I was never a Valiant reader; they came around when I was in one of my then-periodic outs with comics as a medium and an industry, which were generally down to either distaste for what was happening to once favorite characters (Hal Jordan had gone insane?) or a depressing lack of money that’d restrict my purchases to whatever Grant Morrison was writing and little else. But even if I’d been paying more attention, I’m not sure that I would’ve jumped in with both feet and hoped for the best.
The early ’90s were a strange time for me and comics; I still kept in touch with what was going on in DC and Marvel comics – less so for the latter, in large part because I wasn’t the biggest fan of the creators or storylines therein – and was discovering what, I guess, would later come to be called something like “alternative comics” or the like (Deadline, with Philip Bond and Nick Abadzis and Jamie Hewlett and the lot, or the Tundra books, especially Illya’s Skidmarks or Dave McKean’s Cages, two things that really sent my brain flying), but all of the “new universes” that seemed to want to do what Marvel and DC had done thirty years earlier left me cold. Why would anyone want to sign on to another shared universe with multiple books to keep track of, I thought, with shifting creators and crossovers and the whole shebang? Weren’t Marvel and DC doing enough of that already…?
And so, I missed Valiant, and I missed Defiant, and I missed the Kirbyverse and the Ultraverse and all of those worlds. Well, I didn’t entirely miss the Ultraverse; a local store went out of business at one point, and in the “everything must go” sale, I grabbed pretty much a whole run of James Robinson’s Firearm, in large part because of my nascent love for Cully Hamner. It was a fun book, quirky and colorful but nothing that made me really want to push past it and join the Ultraverse proper afterwards.
(Many years later – last year, in fact – I’d find myself trawling through back issues, looking for Ultraverse books, lured by the weird promise of seeing later-period Steve Englehart and wondering what he’d get up to when freed from what he’d seemingly come to consider the increasingly heavy shackles of Marvel editorial. I also picked up some of the Topps Kirby books cheap, at the same time, half-wishing that I’d paid attention more at the time.)
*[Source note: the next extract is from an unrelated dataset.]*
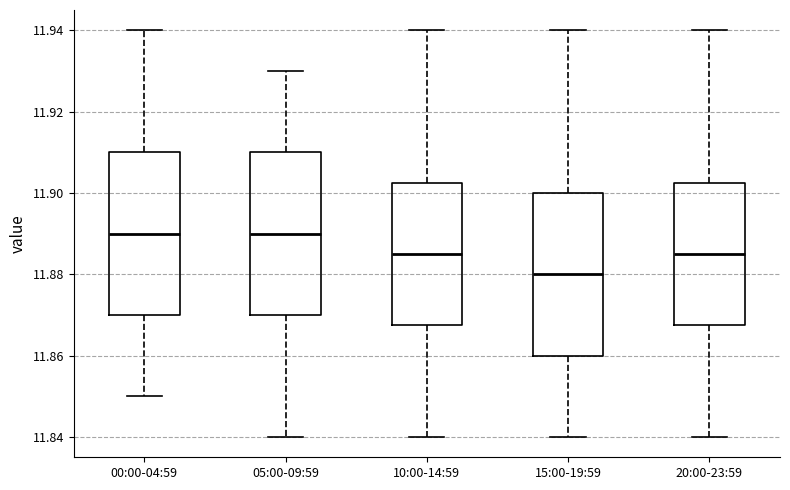

Which box's median line is the lowest?

15:00-19:59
All of this came to mind when reading Warren Simons and Robert Venditti talk about their relaunch of X-O Manowar today, and in particular reading Simons’ reaction to what he called the “IP” of the company: “The thing that I found, time and time again, whether it was X-O or Harbinger or Bloodshot, the core concepts driving the characters really are fantastic,” he said, “When you have that, you have the foundation for a really incredible universe. The thing about Valiant is that it’s not just about a single comic; it’s about the tapestry of the larger universe and how these characters play a role in it.”
When I read that, I had a moment of wanting to go back in time and slap my younger, hairier self on the back of the head and tell me to stop being so snobbish. It’s not that I’m convinced that Simons is correct (I have still, to this day, never read a Valiant book that isn’t Quantum and Woody, to my slight shame), but that I was so convinced that Marvel and DC had the shared universe idea “covered” at the time that I never even entertained the possibility that I might’ve been missing out by ignoring entire lines of comics. It really doesn’t matter, I’ve come to realize, what banner or universe a comic book may be part of; what’s more important is who’s behind it, and why they’re making it.
There’s something appealing to me about the way that Venditti talks about what his X-O is going to be, much like there’s something appealing in Brandon Graham and Simon Roy’s Prophet; I’m glad that I’ve gotten to the point when I can follow that interest wherever it leads, freed of concerns over what universe it belongs to or what other books I’ll “have to” pick up as a result. I can only shake my head at the comics I missed out on, back in the day, before I knew any better.